Wer also die sogenannen "paranoiden Wahnvorstellungen" im gleichen Maße ernst nimmt wie er auch Erzählungen über Alpträume ernst nehmen würde und einfühlsam auf das darin enthaltene psychische Material eingehen würde, der kann durch dieses Ernstnehmen dem Betroffenen helfen. Weil man im Umgang mit dem bisher Unverarbeiteten ein Helfer und Verbündeter sein kann - ja vielleicht sogar ein insgeheimes(!) Vorbild, dem die Realitätskontrolle besser gelingt. Aber niemals direkt darauf hinweisen, sondern stattdessen mit Hilfe der "sokratischen Methode" (zu finden mittels Suchmaschinen).

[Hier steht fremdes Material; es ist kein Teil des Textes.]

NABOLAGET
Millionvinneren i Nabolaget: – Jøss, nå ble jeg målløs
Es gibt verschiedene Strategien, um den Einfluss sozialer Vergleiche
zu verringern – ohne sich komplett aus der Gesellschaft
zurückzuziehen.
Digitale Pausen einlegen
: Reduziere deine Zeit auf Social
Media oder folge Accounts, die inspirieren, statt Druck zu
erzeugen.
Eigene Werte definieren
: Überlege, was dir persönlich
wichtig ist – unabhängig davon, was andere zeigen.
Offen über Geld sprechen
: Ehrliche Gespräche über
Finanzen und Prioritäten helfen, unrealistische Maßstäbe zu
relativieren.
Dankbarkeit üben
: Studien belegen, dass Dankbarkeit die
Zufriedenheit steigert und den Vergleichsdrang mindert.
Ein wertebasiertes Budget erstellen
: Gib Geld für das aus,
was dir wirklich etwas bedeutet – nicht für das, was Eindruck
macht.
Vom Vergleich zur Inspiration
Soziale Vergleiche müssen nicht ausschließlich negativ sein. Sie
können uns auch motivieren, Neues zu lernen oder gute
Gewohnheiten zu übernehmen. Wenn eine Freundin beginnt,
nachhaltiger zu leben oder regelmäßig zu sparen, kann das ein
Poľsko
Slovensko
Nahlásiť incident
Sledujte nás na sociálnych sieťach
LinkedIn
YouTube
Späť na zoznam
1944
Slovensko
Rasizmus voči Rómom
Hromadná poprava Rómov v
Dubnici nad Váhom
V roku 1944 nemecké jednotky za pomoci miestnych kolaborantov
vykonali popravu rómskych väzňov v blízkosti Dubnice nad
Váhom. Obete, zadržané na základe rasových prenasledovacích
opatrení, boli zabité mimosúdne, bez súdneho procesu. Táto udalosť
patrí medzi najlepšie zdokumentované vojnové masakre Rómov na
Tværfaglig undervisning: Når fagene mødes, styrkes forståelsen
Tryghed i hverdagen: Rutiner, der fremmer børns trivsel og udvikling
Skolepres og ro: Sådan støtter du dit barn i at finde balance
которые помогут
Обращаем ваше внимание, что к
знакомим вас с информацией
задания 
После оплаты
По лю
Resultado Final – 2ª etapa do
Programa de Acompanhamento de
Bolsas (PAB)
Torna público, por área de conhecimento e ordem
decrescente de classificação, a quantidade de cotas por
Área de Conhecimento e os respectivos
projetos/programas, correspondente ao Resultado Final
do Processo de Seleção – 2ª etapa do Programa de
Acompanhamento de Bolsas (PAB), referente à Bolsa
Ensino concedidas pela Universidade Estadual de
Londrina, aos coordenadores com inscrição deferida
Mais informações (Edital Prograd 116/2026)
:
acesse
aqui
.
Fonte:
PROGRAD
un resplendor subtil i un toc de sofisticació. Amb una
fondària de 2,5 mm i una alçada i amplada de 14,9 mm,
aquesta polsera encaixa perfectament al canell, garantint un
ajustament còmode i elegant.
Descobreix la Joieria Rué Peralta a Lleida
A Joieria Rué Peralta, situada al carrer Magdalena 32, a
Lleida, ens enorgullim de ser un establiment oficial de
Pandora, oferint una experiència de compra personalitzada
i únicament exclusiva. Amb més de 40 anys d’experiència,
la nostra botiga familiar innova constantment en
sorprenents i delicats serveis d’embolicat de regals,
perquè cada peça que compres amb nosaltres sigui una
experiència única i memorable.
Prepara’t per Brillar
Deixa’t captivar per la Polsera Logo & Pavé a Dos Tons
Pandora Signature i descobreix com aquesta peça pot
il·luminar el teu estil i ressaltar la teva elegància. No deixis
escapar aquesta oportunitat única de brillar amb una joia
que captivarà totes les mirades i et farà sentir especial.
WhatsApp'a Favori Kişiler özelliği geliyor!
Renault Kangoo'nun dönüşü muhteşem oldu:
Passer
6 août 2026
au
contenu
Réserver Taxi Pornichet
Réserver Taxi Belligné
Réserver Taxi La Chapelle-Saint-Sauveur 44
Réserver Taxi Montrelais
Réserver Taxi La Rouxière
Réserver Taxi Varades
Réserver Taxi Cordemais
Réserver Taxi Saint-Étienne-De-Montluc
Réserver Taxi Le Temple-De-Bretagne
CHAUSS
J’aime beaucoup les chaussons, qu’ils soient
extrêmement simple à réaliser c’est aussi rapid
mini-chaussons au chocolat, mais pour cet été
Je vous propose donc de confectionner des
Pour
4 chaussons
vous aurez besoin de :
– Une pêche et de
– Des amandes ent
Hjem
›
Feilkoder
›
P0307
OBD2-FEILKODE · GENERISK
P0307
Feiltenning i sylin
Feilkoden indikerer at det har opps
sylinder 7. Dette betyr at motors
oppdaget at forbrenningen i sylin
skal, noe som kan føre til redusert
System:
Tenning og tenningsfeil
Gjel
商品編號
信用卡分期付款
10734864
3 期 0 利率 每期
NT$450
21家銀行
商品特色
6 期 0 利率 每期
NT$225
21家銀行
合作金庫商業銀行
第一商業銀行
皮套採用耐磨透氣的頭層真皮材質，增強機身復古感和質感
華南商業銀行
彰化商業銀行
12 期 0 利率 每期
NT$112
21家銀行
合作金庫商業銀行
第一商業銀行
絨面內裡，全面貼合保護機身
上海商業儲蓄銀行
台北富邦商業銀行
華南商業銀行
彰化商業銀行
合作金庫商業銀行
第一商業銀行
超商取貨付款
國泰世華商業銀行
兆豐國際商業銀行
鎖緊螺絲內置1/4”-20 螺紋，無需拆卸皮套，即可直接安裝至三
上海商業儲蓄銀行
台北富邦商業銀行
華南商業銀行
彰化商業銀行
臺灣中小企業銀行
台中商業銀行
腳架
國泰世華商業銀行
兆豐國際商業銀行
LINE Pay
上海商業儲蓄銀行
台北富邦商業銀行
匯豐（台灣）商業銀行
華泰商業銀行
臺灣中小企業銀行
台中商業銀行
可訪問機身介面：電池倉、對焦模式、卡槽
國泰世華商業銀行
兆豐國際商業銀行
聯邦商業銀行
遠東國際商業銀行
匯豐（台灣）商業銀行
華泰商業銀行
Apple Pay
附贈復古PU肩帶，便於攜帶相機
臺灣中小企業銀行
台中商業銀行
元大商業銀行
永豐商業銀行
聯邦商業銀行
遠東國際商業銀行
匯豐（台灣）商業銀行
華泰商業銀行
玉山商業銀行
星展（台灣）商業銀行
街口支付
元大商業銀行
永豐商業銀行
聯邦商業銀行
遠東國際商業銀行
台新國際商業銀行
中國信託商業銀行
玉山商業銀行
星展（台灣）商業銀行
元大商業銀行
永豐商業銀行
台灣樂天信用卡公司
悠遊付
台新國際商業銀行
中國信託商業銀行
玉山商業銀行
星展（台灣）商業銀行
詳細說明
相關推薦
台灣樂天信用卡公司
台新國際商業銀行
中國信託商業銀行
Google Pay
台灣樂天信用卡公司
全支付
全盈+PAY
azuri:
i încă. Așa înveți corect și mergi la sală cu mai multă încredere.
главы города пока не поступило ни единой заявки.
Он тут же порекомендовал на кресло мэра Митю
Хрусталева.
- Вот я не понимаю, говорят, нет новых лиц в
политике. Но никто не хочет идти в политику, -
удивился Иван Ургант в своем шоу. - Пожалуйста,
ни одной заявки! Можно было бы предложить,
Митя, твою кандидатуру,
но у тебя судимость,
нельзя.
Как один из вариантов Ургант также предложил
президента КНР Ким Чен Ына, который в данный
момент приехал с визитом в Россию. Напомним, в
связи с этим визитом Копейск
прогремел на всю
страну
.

Bei wirklich guter Einfühlung kann es vielleicht sogar gelingen, dass der Betroffene dadurch neue Wege des Umgangs mit seinem Paranoia-Material findet und die Bandbreite seiner möglichen Handlungsalternativen dadurch selber erweitern kann.

Tipps für Betroffene

Die Erweiterung der Bandbreite deiner Wahrnehmung und deiner möglichen Handlungsalternativen ist genau das, was du brauchst, um mit deinem Leben besser klarzukommen. Je mehr Möglichkeiten du hast zu entscheiden und zu reagieren (auch auf ziemlich üble Dinge), desto besser wird dein Leben verlaufen.

Ein guter Therapeut wird dir genau dabei auf einfühlsame Weise helfen. Dafür eignet sich eine ressourcen-orientierte Psychotherapie aus dem Spektrum der humanistischen Psychologie-Richtungen nach meiner eigenen Erfahrung mit paranoidalen Reaktionen am besten.

Ein guter Therapeut wird dich niemals als "krank" abstempeln: stattdessen wird irgendwann herauskommen, dass deine angeblichen Wahnvorstellungen einen harten Realitäts-Kern haben. Denn niemand erfindet etwas einfach nur so ohne Grund. Es gibt einen realen und auch nachvollziehbaren Grund. Wenn er gefunden wird, dann wirst du vor anderen und auch vor dir selber rehabilitiert sein!